Avec son humour habituel, Eduardo Mendoza a fait une apparition à la Bibliothèque Jaume Fuster, moins de deux heures après avoir été nommé Prix Princesse des Asturies des Lettres. Cette annonce a eu lieu juste après sa visite médicale de routine. "C'est satisfaisant de penser qu'après tant d'années d'écriture, je suis toujours là", a-t-il déclaré avec humour.
En mai 1975, un jeune Mendoza de 32 ans publiait sa première nouvelle, La vérité sur le cas Savolta, rééditée par Seix Barral pour célébrer ses 50 ans. Depuis, il a écrit une vingtaine de romans, plusieurs essais et pièces de théâtre. Cette production prolifique lui a valu le titre de "fournisseur de bonheur" par le jury du Prix Princesse des Asturies.
Il confie : "Je ne sais pas si je suis un fournisseur de bonheur pour les autres, mais pour moi, oui. J'ai fait ce que j'aimais le plus : écrire et ne rien faire." Avec sa deuxième œuvre, Le mystère de la crypte ensorcelée, il a redonné vie au genre humoristique, longtemps délaissé dans la littérature.
Mendoza est indissociable de Barcelone, la ville où il est né en 1943. Il constate que "la ville de mon enfance, je ne la reconnaîtrais plus. Elle a radicalement changé." Barcelone est passée d'une ville peu connue à une destination touristique mondiale, ce qui soulève des questions sur son avenir.
Dans son dernier roman, Trois énigmes pour l'organisation, il dresse un portrait amusant de cette ville envahie par le tourisme de masse. Mendoza évoque une anecdote récente : "En prenant un taxi à Madrid, le chauffeur se plaignait des travaux partout. Je me suis dit : 'Je suis chez moi'." Cette obsession de la ville pour la modernisation est un sujet récurrent dans son œuvre.
Au fil des années, Mendoza s'est également engagé dans des débats sociaux. En 2017, il a publié un essai intitulé Que se passe-t-il en Catalogne ?, visant à clarifier la situation complexe de la région. "Je l'ai écrit pour ceux qui ne comprenaient pas, afin d'apporter une perspective équilibrée", explique-t-il.
Concernant la Catalogne d'aujourd'hui, il souhaite avant tout l'harmonie et la bonne volonté. "Je veux des corridas, du vin, des fêtes et du football. Le reste m'importe peu", déclare-t-il avec franchise.

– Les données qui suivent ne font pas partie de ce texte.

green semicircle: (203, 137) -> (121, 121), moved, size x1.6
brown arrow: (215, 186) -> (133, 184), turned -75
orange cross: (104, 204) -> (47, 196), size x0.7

Mendoza fait partie d'une génération d'écrivains, dont beaucoup ont disparu. Il évoque avec émotion ses collègues, tels que Vázquez Montalbán et Juan Marsé. "Ce prix est un hommage à cette génération qui a tant apporté", affirme-t-il. Il souligne que cette époque a su introduire l'humour et le roman policier dans la littérature espagnole.
À 82 ans, Mendoza continue d'écrire et de rendre ses lecteurs heureux. "Je ne peux pas me retirer tranquillement", dit-il en riant. Son engagement envers l'écriture demeure intact, et il promet de continuer à créer.
Eduardo Mendoza, par son humour et son engagement, reste une figure emblématique de la littérature espagnole. Son œuvre, riche et variée, continue d'inspirer et de divertir. Avec un regard lucide sur la société et un style unique, il s'affirme comme un auteur incontournable de notre époque.